Water in some fast-flowing aquifers spends only a few days underground, while other rock layers can hold water for ten thousand years. Average aquifers have residence times of about two hundred years.
The water table and unconfined aquifers
Water enters aquifers by moving slowly down through a layer of surface rocks and soil whose pore spaces are partially filled with air (zone of infiltration). The water continues moving downwards until it reaches a level where all the pore spaces are completely filled with water (zone of saturation).
The top of the zone of saturation is called the water table. In some wet, lowland regions, southern Florida for example, the water may be only a few feet (meters) below the surface. In others, like the American Southwest, water-saturated rocks may be hundreds of feet below the land surface.
Groundwater reservoirs that have uniform rock or soil properties (porosity and permeability) throughout are called unconfined aquifers.

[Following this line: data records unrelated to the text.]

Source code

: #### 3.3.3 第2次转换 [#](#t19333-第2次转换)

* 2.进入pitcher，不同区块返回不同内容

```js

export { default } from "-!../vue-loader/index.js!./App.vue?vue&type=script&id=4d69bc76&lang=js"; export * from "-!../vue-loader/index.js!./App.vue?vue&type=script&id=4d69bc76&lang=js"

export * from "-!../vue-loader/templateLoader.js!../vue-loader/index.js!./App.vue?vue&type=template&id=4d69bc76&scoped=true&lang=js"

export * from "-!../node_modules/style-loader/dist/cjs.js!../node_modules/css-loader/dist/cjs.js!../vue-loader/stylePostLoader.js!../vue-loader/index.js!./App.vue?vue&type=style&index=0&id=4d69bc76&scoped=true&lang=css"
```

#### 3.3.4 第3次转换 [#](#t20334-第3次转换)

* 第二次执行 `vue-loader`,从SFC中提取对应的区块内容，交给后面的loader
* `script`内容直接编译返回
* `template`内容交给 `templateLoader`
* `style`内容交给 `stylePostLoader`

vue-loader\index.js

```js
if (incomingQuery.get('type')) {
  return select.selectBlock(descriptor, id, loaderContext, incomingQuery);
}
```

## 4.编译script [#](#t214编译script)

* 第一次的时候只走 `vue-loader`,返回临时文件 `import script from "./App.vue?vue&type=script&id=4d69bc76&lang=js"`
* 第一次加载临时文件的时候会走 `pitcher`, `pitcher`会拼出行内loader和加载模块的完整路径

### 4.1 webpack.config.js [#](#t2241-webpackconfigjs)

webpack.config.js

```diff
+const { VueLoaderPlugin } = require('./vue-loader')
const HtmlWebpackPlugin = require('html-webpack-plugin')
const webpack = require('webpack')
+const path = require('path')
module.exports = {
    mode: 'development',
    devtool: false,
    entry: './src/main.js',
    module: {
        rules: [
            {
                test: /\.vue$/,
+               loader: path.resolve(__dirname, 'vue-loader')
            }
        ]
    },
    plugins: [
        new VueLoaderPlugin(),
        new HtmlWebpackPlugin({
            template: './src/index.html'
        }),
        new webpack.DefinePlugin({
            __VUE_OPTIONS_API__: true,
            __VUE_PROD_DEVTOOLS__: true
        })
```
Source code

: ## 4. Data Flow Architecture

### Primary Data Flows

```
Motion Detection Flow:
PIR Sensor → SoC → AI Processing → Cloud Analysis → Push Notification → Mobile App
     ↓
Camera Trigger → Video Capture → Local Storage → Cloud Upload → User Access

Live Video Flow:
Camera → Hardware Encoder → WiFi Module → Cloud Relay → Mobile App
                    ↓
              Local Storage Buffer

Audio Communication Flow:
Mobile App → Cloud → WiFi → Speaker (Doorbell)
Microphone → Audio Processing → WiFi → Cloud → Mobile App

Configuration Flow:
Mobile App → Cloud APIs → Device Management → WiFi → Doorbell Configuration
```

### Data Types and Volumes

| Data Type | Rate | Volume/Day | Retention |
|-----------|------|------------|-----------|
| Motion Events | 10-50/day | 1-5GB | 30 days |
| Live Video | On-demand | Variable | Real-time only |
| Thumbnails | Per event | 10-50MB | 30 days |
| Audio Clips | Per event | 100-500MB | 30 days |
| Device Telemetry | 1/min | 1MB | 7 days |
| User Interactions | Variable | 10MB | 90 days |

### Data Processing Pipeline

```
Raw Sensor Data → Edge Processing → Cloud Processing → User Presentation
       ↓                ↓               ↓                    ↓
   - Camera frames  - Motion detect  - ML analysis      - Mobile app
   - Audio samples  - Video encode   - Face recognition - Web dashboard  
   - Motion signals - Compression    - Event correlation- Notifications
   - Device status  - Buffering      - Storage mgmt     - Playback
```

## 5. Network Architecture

The water table forms the upper surface of an unconfined aquifer. The shape of the water table in an unconfined aquifer mirrors the shape of the land surface, but its slopes are gentler.
In temperate (moderate) climates that receive moderate amounts of groundwater-replenishing rainfall, water infiltrates into unconfined aquifers in hilltop recharge zones and discharges into effluent streams and ponds in low areas where the water table intersects the land surface. Water will only rise to the level of the water table in a well, so a pump or bucket is required to extract water from an unconfined aquifer.
Confined aquifers and artesian flow
Confined aquifers are pressurized groundwater reservoirs that lie beneath layers of non-permeable rock (granite, shale) or sediment (clay). Groundwater enters a confined aquifer in recharge zones beyond the uphill edges of the confining layer and discharges beyond the downhill edges.
Groundwater trapped beneath an impermeable barrier cannot rise to the height of the water table, so pressure builds up in confined aquifers. Artesian wells are wells drilled in confined aquifers where the pressure is great enough to make water flow at the surface.